The following week’s issue (May 21st) entitled
‘The Lying-in-State of King Edward VII’

(Appendix list no. 51) shows i11ustrations of the private lying-in-state in the Throne Room of Buckingham Palace awl the public lying-in-state in Westminster Hall, mourners from home and overseas and pictures of the Royal vault. Again a section is devoted to the proclamation of King George V. This issue also contains ‘The Last Token’ from a drawing specially approved for publication by Queen Alexandra, ‘Silent Sorrow’, Miss Maud Earl’s painting of the King’s favourite terrier, Caesar, and Mr. A. Forestier’s four page drawing of the service at the time of the Lying-in-State at Westminster. The cover of this issue, in dark blue, depicts a Grenadier Guard with head bowed and arms reversed watching over the Royal coffin hidden by wreaths, drapes and curtains. This issue is number 3709, vol. 136 (pages 757-812) measures 30 x 42 cm and was priced at one shilling.

The funeral itself is fully covered in the next ordinary issue of the magazine on May 28th

(number 3710, vol. 136, pages 813-852, priced at Sixpence) (Appendix list no. 52). The ‘mourning’ nature of this issue is indicated only by the black title of the magazine above the usual advertising matter.

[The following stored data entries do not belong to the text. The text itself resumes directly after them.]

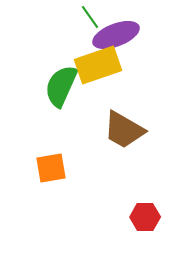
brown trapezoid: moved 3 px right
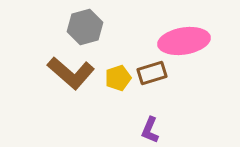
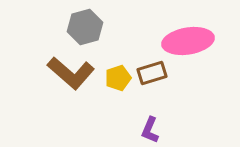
pink ellipse: moved 4 px right
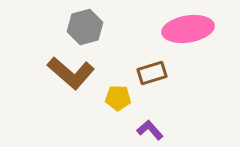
pink ellipse: moved 12 px up
yellow pentagon: moved 20 px down; rotated 20 degrees clockwise
purple L-shape: rotated 116 degrees clockwise
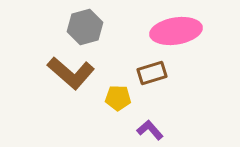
pink ellipse: moved 12 px left, 2 px down
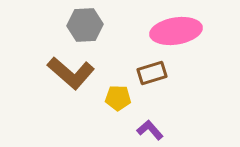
gray hexagon: moved 2 px up; rotated 12 degrees clockwise
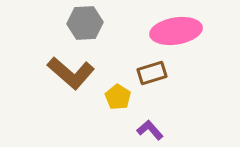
gray hexagon: moved 2 px up
yellow pentagon: moved 1 px up; rotated 30 degrees clockwise
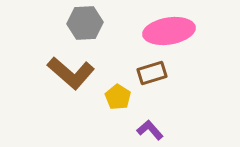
pink ellipse: moved 7 px left
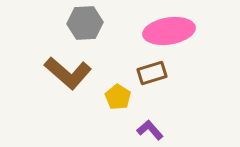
brown L-shape: moved 3 px left
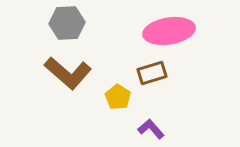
gray hexagon: moved 18 px left
purple L-shape: moved 1 px right, 1 px up
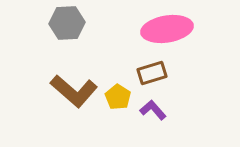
pink ellipse: moved 2 px left, 2 px up
brown L-shape: moved 6 px right, 18 px down
purple L-shape: moved 2 px right, 19 px up
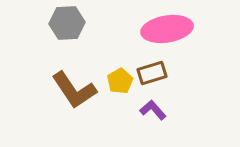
brown L-shape: moved 1 px up; rotated 15 degrees clockwise
yellow pentagon: moved 2 px right, 16 px up; rotated 10 degrees clockwise
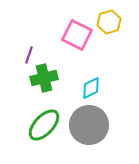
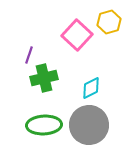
pink square: rotated 16 degrees clockwise
green ellipse: rotated 44 degrees clockwise
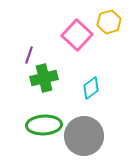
cyan diamond: rotated 10 degrees counterclockwise
gray circle: moved 5 px left, 11 px down
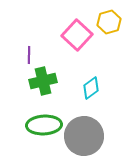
purple line: rotated 18 degrees counterclockwise
green cross: moved 1 px left, 3 px down
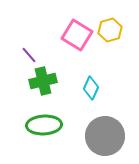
yellow hexagon: moved 1 px right, 8 px down
pink square: rotated 12 degrees counterclockwise
purple line: rotated 42 degrees counterclockwise
cyan diamond: rotated 30 degrees counterclockwise
gray circle: moved 21 px right
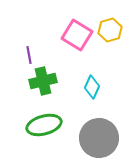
purple line: rotated 30 degrees clockwise
cyan diamond: moved 1 px right, 1 px up
green ellipse: rotated 12 degrees counterclockwise
gray circle: moved 6 px left, 2 px down
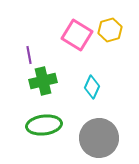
green ellipse: rotated 8 degrees clockwise
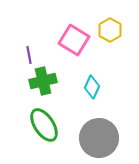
yellow hexagon: rotated 15 degrees counterclockwise
pink square: moved 3 px left, 5 px down
green ellipse: rotated 64 degrees clockwise
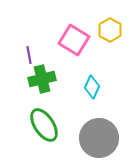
green cross: moved 1 px left, 2 px up
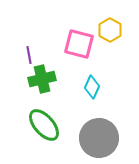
pink square: moved 5 px right, 4 px down; rotated 16 degrees counterclockwise
green ellipse: rotated 8 degrees counterclockwise
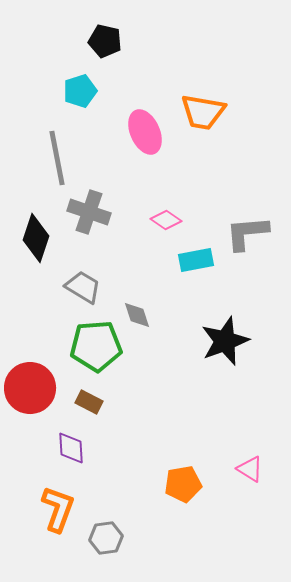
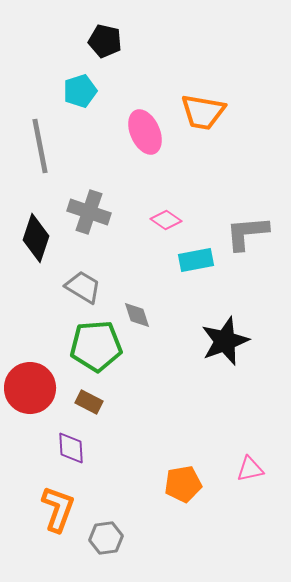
gray line: moved 17 px left, 12 px up
pink triangle: rotated 44 degrees counterclockwise
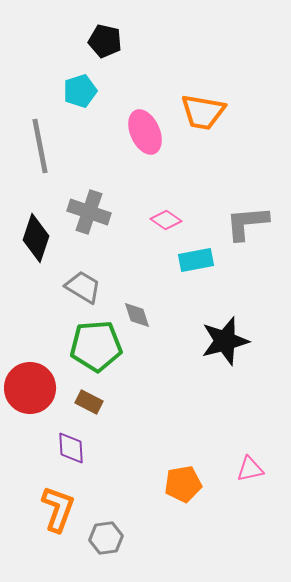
gray L-shape: moved 10 px up
black star: rotated 6 degrees clockwise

However, previous to this issue, on May 24th, the ILN produced another in its series of panoramic numbers. This one is entitled
‘The Funeral Procession of King Edward VII’

(Appendix list no. 53)
. The 24 pages show the whole of the procession, including the bearing of the coffin from Westminster Hall, the gun-carriage, the leading mourners, the cortege passing Marble Arch and Hyde Park, the arrival of the coffin at Paddington Station, the procession through Windsor and the lowering of the coffin into the vaults beneath St. George’s Chapel, Windsor.
The purple cover of this issue shows Britannia standing before the draped coffin holding a wreath in one hand and a reversed trident in the other. On the coffin are the Royal insignia and surrounding it, in attitudes of prayer, are humble representatives of the late King’s subjects — a British sailor, a Canadian Indian and a Zulu warrior. The background shows the white Cliffs of Dover and a line of battleships firing a salute.